As the hosts continued to feed her with width, Lanning peppered the point and cover boundary as only she knows how. The Australian captain displayed flair, class and versatility in her record breaking knock. Her trademark square drives were on show for all to see, but the shot of the day came against Ecclestone— a little shimmy down the wicket, and a bunt over cover for four. In an innings with 17 boundaries, Lanning smashed a whopping seven sixes on her way to an unbeaten 63-ball 133— the highest ever individual score in T20Is.

Towards the end of the innings, she had Ashleigh Gardner, who was crashing the ball to all parts, for company.The pair shared a 62-run stand in 5.3 overs, before Ecclestone removed Gardner for a 14-ball 27. Eventually, Australia finished with 226-3, their highest ever total in T20Is.

There wasn’t much for the hosts to cheer Sophie Ecclestone took 2 for 42. She wasn’t the only bowler to receive some stick, as all of England’s bowlers went for more than nine runs an over.

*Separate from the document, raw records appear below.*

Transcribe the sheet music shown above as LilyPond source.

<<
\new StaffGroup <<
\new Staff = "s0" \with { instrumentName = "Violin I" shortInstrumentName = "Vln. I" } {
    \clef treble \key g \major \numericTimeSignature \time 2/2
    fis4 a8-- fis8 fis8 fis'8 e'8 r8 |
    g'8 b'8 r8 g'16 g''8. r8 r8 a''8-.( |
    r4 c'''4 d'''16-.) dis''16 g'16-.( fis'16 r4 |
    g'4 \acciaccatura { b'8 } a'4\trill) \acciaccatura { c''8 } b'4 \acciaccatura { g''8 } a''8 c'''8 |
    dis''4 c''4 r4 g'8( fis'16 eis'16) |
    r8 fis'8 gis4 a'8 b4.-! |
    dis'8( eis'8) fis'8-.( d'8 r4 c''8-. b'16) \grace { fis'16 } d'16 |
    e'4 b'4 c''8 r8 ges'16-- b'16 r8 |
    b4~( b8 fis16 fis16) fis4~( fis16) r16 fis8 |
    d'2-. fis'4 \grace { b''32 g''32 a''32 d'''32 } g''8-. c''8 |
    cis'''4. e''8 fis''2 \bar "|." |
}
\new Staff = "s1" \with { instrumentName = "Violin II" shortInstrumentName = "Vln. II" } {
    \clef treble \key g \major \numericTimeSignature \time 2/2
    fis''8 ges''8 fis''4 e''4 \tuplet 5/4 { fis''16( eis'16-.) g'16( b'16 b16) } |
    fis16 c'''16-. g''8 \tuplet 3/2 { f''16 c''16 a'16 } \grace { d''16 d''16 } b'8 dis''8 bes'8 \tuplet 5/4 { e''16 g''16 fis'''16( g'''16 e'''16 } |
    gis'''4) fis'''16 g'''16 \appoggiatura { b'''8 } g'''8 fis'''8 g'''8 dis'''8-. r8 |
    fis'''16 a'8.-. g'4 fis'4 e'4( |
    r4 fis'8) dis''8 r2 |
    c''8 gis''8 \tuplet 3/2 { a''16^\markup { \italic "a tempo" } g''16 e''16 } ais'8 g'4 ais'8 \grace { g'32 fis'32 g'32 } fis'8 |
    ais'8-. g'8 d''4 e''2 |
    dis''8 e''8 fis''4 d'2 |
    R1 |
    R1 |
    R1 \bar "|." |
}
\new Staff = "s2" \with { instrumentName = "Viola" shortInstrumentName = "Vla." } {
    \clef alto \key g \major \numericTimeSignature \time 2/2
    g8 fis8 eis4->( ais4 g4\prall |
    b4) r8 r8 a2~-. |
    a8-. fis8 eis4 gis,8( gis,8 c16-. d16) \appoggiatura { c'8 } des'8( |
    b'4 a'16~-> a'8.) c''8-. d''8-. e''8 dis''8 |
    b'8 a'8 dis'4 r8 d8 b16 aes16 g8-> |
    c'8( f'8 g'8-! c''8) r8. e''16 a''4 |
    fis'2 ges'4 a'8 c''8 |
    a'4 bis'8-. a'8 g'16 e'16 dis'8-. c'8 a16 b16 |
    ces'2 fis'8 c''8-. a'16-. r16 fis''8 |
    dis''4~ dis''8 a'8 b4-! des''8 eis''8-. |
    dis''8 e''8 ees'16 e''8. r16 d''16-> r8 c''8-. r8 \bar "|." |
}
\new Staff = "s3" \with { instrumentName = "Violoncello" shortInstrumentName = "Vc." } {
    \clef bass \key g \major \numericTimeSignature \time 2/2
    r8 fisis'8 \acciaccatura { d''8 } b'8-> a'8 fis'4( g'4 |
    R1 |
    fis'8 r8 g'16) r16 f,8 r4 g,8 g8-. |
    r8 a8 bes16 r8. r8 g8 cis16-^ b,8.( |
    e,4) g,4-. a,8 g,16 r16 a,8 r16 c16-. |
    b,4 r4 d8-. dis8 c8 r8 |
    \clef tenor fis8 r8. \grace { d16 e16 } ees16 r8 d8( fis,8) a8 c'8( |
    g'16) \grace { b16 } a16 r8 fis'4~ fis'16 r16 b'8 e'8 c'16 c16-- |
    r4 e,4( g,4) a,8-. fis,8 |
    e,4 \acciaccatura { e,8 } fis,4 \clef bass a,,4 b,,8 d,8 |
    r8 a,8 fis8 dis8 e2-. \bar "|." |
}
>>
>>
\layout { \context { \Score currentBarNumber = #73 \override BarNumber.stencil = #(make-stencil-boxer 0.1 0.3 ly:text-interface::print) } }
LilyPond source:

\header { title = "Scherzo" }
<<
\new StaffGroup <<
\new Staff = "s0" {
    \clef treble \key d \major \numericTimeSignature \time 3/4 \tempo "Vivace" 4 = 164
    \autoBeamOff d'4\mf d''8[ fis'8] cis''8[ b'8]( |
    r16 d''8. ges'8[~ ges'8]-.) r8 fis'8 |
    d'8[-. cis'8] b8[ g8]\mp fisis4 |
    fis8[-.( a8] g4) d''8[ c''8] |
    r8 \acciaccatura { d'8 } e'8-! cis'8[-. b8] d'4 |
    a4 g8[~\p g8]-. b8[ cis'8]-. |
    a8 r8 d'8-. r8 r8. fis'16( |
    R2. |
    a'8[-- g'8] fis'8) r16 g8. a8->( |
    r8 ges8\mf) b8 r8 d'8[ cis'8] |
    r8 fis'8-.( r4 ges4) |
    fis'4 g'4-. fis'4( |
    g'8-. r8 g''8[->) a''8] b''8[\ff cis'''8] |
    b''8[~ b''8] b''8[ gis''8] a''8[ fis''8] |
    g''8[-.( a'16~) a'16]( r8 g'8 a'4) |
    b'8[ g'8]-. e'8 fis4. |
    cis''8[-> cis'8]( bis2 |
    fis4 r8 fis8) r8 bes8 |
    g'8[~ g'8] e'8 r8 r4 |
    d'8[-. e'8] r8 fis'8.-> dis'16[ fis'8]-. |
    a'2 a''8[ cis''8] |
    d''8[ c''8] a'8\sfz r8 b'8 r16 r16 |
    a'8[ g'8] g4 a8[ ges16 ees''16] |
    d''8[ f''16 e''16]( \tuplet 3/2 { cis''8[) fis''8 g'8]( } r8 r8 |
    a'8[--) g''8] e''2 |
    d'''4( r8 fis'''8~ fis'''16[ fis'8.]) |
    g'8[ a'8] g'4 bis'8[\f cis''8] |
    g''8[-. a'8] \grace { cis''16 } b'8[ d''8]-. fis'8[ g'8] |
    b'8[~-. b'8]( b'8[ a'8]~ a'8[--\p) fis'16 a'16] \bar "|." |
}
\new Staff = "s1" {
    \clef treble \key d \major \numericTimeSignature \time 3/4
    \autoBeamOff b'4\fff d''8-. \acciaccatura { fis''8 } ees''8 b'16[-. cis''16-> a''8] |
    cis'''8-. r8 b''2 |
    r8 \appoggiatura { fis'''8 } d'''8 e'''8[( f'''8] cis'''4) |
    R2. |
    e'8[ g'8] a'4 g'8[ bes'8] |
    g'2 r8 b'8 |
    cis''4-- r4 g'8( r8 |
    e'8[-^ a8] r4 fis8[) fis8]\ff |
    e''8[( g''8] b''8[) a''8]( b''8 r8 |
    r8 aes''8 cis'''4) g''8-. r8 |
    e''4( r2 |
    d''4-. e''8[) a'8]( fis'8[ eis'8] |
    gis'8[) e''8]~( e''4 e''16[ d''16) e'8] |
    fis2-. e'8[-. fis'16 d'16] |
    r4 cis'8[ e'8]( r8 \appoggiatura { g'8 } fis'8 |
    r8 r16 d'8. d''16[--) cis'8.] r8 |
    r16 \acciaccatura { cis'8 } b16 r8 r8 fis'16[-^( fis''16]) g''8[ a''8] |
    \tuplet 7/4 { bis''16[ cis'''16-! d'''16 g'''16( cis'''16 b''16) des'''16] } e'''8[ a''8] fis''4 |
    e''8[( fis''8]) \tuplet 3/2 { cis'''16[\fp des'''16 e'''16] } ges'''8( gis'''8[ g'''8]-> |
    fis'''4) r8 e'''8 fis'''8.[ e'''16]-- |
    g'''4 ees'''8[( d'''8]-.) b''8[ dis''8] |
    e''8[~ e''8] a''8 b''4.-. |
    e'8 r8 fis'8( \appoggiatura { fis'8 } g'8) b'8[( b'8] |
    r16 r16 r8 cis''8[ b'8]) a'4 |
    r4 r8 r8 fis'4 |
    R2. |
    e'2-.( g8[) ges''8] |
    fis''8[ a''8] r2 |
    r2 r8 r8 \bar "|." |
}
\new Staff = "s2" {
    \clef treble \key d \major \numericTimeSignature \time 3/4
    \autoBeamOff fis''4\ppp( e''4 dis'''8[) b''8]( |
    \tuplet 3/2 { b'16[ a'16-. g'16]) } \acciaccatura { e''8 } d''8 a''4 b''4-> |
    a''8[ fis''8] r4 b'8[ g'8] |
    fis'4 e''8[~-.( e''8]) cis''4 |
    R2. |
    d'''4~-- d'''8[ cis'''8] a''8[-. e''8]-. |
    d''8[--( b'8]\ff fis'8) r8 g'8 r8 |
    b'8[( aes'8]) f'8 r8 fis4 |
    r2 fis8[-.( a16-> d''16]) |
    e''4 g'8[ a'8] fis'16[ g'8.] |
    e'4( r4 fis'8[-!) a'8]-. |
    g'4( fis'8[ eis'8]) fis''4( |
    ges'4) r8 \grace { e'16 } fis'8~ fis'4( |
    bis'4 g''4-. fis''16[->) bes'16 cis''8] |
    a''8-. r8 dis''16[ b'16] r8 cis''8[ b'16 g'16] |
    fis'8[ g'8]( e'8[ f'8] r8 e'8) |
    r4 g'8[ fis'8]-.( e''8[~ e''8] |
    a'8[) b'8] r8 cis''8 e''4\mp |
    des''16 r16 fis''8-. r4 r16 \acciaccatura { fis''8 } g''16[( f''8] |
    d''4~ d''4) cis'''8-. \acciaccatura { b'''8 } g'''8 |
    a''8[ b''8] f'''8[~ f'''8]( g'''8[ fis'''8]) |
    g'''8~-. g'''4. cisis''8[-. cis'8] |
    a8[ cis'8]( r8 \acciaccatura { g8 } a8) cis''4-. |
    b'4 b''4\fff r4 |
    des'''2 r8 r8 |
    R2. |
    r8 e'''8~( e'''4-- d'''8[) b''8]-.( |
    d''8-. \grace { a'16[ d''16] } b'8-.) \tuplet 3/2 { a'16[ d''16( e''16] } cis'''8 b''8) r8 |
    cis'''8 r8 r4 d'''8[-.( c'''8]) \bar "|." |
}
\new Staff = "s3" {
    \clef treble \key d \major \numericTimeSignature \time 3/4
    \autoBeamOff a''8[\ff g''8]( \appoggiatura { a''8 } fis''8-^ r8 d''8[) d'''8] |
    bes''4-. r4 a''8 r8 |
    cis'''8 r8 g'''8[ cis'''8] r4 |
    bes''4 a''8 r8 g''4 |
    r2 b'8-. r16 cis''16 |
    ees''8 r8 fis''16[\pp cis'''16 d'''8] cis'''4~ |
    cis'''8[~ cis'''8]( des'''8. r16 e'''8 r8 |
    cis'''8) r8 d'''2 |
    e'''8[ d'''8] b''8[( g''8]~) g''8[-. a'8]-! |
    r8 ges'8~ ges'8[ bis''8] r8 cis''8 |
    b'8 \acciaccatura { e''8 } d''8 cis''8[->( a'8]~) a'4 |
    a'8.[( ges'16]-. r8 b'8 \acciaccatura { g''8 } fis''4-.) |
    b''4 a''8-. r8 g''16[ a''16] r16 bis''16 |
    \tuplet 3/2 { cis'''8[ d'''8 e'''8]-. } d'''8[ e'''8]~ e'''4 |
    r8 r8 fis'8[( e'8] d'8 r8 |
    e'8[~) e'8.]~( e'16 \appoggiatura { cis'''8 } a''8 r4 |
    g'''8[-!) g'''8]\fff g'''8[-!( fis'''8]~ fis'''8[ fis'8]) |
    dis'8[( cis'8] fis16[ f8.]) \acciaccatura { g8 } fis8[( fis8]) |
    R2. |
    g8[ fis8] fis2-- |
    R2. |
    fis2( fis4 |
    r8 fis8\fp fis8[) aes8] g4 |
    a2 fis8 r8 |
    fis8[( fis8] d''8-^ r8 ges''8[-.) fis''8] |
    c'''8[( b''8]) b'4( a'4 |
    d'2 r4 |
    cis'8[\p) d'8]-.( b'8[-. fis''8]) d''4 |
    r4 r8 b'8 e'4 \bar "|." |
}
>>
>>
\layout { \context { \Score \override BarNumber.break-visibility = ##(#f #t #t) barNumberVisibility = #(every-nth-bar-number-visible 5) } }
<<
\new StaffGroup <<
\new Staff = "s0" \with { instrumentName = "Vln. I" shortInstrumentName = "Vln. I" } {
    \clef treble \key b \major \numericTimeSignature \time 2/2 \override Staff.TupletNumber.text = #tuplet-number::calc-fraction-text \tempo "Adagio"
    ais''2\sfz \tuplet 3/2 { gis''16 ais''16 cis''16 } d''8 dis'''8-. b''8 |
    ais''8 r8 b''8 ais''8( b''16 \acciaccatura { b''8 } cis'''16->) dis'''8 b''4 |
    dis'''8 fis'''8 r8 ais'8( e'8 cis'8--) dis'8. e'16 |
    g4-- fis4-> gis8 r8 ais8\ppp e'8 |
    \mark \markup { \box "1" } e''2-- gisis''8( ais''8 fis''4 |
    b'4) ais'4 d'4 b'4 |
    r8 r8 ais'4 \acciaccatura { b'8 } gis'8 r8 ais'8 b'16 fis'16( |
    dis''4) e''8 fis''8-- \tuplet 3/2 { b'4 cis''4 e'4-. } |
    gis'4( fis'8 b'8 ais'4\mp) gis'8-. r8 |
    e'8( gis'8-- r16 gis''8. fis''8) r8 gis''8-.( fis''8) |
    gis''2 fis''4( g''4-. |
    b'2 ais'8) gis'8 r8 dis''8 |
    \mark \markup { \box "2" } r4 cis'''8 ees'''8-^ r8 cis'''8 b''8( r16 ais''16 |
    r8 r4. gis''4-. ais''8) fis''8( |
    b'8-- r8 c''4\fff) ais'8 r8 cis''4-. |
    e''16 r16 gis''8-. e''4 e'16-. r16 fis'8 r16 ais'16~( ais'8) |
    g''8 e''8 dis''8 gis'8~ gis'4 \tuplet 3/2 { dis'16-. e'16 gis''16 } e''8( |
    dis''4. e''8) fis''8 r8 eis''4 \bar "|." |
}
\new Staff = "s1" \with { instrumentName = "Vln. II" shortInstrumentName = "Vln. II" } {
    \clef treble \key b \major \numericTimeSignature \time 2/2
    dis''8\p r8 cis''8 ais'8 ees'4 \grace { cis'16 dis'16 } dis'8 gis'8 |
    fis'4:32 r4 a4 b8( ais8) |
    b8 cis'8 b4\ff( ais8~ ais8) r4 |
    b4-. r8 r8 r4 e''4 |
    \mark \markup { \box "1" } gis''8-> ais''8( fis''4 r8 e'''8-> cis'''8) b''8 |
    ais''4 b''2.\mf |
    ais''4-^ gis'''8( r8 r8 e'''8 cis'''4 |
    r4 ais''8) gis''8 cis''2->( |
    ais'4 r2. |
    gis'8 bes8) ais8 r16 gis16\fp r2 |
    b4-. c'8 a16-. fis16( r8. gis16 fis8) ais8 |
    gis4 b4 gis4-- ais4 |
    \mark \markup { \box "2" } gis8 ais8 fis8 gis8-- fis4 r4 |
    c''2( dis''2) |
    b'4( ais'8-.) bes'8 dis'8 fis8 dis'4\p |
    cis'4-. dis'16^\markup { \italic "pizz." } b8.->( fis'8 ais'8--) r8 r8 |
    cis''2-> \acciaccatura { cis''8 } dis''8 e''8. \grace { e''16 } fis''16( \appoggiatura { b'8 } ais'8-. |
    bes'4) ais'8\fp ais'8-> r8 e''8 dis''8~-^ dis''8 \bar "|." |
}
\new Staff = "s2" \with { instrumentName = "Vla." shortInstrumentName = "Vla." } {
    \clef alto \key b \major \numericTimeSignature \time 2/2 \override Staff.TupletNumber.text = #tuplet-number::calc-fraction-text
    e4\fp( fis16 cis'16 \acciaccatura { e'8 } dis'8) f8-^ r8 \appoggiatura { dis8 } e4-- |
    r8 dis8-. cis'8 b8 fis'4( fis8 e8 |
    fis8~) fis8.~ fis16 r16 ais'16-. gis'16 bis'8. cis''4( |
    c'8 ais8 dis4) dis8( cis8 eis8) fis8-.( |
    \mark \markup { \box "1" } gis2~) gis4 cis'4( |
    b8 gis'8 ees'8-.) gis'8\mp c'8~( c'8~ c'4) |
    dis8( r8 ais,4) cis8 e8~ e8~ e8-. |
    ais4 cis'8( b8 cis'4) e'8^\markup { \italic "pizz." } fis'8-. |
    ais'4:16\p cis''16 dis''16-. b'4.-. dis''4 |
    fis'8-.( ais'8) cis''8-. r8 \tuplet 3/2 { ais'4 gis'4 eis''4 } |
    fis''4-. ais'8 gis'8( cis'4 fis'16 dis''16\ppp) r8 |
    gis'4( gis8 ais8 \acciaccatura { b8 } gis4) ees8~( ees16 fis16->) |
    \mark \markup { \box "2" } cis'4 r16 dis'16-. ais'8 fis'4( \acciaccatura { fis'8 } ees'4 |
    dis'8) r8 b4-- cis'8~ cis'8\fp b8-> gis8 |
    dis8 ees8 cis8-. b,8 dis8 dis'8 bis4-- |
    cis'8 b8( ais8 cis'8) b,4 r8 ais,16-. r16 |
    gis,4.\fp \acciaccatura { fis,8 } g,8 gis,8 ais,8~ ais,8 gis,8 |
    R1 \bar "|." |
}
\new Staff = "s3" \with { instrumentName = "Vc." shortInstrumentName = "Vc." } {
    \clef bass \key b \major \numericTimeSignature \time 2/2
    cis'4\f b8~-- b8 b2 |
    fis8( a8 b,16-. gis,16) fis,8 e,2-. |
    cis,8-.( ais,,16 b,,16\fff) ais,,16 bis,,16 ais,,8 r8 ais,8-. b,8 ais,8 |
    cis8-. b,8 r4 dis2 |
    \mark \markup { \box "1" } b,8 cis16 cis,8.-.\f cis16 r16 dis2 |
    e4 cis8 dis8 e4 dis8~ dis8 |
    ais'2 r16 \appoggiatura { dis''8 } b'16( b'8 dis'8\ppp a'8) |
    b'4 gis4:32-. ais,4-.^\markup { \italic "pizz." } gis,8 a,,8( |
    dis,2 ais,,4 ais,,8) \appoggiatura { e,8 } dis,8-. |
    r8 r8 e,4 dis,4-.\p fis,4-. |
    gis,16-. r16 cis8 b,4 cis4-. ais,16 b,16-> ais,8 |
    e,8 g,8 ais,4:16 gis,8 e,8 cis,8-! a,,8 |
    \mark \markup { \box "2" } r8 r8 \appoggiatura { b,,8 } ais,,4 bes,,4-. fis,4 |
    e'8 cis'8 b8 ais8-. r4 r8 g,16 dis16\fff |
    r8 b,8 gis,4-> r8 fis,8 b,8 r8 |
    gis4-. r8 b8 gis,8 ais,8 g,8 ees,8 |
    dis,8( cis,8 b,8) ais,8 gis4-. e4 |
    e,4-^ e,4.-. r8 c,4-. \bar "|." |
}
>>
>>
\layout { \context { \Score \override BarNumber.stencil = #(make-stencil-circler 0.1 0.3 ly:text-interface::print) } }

In pursuit of 227, England never looked like winning the game as Wyatt and Amy Jones were both back in the pavilion by the end of the second over. Ellyse Perry opened the bowling and found her rhythm straight away, getting the ball to hoop away from the right-handers. Wyatt swung at a full, wide delivery and was brilliantly caught at the third man boundary by Gardner. At the other end, Megan Schutt dismissed Amy Jones for a duck, caught by Mooney at mid-on. Beaumont was dismissed soon after, chasing a wide delivery from Perry. England were reeling at 12 for 3 and the dream of maintaining their unbeaten run at the ‘fortress’ was crumbling around them.

Australia’s intensity in the field never dropped, as they dived, slid and scrambled to cover ground as if their lives depended on it. Where Australia consistently found the boundary, England found Australian fielders, and with every passing over, the visitors tightened the screws

Katherine Brunt, Laura Marsh, and Lauren Winfield provided something for the crowds to cheer with about with counter attacking knocks. Brunt had some fun in the middle with her brief cameo, and later Marsh showed her batting prowess with some lusty hits as England finished on 133— tied with Lanning.

Australia’s clinical performance with both bat and ball was enough to see them register their first win at Chelmsford and thus win the Ashes.

The teams move on to Hove on Sunday (July 28) with England still looking for a way to beat this Australia side.